**Your objective:**
Write out, unchanged, the lines below, starting at the first line and ending at the line that contains "плывала на прававы".

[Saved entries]
┄┄┄┄┄┄
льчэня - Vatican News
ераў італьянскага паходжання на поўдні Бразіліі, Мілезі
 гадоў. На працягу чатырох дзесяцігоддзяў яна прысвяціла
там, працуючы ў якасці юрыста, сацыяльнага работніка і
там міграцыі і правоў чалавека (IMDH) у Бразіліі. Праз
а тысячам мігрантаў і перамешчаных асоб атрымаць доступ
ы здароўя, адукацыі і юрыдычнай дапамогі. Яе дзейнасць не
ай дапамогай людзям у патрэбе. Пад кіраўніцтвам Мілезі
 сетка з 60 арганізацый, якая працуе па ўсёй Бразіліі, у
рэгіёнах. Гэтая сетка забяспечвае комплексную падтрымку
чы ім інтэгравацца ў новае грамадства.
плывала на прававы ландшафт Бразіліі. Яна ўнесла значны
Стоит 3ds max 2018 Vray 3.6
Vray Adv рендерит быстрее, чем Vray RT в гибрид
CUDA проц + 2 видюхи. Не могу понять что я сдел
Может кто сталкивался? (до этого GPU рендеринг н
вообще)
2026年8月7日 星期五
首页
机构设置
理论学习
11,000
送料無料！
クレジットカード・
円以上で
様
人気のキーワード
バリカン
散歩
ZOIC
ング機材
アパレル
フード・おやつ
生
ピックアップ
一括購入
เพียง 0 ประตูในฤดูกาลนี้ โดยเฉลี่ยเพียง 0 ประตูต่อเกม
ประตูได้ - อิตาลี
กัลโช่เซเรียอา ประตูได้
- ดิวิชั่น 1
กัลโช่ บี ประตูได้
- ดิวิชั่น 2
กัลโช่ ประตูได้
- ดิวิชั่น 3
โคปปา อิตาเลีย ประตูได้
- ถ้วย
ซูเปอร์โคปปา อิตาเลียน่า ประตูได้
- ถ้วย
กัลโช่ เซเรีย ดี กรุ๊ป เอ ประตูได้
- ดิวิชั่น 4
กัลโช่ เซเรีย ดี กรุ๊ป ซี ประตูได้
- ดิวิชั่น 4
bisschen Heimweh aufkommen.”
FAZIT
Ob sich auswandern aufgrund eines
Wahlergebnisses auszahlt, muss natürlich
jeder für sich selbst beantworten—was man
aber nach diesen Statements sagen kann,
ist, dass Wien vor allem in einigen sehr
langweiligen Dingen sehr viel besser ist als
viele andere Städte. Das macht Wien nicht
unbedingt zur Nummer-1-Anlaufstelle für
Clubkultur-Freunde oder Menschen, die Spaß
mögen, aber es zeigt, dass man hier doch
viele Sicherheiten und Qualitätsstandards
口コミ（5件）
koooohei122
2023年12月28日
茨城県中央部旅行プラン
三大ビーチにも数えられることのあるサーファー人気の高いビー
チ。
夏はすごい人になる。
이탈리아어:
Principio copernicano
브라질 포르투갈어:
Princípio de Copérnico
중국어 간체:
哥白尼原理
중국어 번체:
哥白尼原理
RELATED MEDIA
┄┄┄┄┄┄
**Your solution:**
льчэня - Vatican News
ераў італьянскага паходжання на поўдні Бразіліі, Мілезі
 гадоў. На працягу чатырох дзесяцігоддзяў яна прысвяціла
там, працуючы ў якасці юрыста, сацыяльнага работніка і
там міграцыі і правоў чалавека (IMDH) у Бразіліі. Праз
а тысячам мігрантаў і перамешчаных асоб атрымаць доступ
ы здароўя, адукацыі і юрыдычнай дапамогі. Яе дзейнасць не
ай дапамогай людзям у патрэбе. Пад кіраўніцтвам Мілезі
 сетка з 60 арганізацый, якая працуе па ўсёй Бразіліі, у
рэгіёнах. Гэтая сетка забяспечвае комплексную падтрымку
чы ім інтэгравацца ў новае грамадства.
плывала на прававы ландшафт Бразіліі. Яна ўнесла значны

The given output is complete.